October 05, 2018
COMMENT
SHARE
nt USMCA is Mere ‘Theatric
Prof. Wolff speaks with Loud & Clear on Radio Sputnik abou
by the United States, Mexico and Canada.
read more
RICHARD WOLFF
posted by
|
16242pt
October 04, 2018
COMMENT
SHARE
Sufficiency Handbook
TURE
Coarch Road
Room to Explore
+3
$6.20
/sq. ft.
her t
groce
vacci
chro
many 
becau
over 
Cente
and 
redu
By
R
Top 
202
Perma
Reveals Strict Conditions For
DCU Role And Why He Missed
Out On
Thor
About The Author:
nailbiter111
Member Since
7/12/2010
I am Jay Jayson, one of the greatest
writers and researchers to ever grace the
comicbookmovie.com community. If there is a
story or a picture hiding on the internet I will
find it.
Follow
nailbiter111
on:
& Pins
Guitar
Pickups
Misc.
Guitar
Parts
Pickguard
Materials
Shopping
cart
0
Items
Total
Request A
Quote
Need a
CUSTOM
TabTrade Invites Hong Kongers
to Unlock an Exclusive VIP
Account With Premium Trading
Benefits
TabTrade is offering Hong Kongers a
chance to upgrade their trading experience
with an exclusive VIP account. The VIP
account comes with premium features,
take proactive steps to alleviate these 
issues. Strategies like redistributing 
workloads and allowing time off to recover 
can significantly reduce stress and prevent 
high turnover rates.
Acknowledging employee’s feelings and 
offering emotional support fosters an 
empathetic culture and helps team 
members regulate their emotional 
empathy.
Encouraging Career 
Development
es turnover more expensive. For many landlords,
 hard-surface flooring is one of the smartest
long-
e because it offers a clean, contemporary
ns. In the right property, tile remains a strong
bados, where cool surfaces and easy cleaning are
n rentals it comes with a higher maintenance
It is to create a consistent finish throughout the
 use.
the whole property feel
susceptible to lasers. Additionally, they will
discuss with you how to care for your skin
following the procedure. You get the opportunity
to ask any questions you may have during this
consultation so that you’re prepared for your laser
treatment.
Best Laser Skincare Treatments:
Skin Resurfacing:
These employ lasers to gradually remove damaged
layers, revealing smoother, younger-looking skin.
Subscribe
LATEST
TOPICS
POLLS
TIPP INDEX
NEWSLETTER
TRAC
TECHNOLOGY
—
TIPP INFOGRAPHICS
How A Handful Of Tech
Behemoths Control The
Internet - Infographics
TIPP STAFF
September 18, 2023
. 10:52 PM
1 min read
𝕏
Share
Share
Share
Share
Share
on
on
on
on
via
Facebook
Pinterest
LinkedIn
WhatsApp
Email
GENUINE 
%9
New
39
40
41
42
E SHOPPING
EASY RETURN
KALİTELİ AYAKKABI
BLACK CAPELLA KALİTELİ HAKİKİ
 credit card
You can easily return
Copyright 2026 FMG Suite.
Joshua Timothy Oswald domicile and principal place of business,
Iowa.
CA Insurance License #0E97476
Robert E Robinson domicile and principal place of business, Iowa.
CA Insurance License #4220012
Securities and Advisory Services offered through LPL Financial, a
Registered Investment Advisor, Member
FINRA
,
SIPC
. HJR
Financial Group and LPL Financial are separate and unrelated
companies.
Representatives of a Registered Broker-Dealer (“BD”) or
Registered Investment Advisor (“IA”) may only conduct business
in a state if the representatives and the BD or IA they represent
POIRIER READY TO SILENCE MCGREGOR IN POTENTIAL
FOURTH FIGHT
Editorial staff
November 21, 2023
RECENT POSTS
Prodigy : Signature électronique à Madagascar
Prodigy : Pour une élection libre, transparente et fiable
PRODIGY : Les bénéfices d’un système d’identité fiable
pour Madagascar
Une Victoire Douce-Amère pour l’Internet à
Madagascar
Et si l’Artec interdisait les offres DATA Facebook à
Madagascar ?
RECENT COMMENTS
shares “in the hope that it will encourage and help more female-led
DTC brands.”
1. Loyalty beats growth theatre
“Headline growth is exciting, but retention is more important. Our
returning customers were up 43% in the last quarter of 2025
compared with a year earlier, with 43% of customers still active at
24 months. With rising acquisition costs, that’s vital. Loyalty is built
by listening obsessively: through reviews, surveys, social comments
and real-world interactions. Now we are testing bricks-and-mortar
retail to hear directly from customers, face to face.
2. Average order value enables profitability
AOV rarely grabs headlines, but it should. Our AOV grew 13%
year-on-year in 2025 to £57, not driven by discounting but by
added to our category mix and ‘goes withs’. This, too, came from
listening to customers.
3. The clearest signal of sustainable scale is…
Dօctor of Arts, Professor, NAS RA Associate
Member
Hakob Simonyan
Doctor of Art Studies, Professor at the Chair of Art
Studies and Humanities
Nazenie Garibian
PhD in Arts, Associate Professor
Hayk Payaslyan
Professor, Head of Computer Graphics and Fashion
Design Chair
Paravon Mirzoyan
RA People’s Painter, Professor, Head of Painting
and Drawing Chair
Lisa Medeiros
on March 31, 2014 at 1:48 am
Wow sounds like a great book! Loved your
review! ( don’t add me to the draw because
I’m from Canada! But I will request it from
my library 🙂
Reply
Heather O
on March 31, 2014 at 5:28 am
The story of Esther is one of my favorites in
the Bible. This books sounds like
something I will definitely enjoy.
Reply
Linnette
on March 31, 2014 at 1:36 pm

+ + + + +

What the exercise asks:
From the records above, print exactly the lines that run from the line with "Doctor of Art" to the line with "on March 31, 2014 at 1:48 am", inclusive.

Task solution:
Doctor of Art Studies, Professor at the Chair of Art
Studies and Humanities
Nazenie Garibian
PhD in Arts, Associate Professor
Hayk Payaslyan
Professor, Head of Computer Graphics and Fashion
Design Chair
Paravon Mirzoyan
RA People’s Painter, Professor, Head of Painting
and Drawing Chair
Lisa Medeiros
on March 31, 2014 at 1:48 am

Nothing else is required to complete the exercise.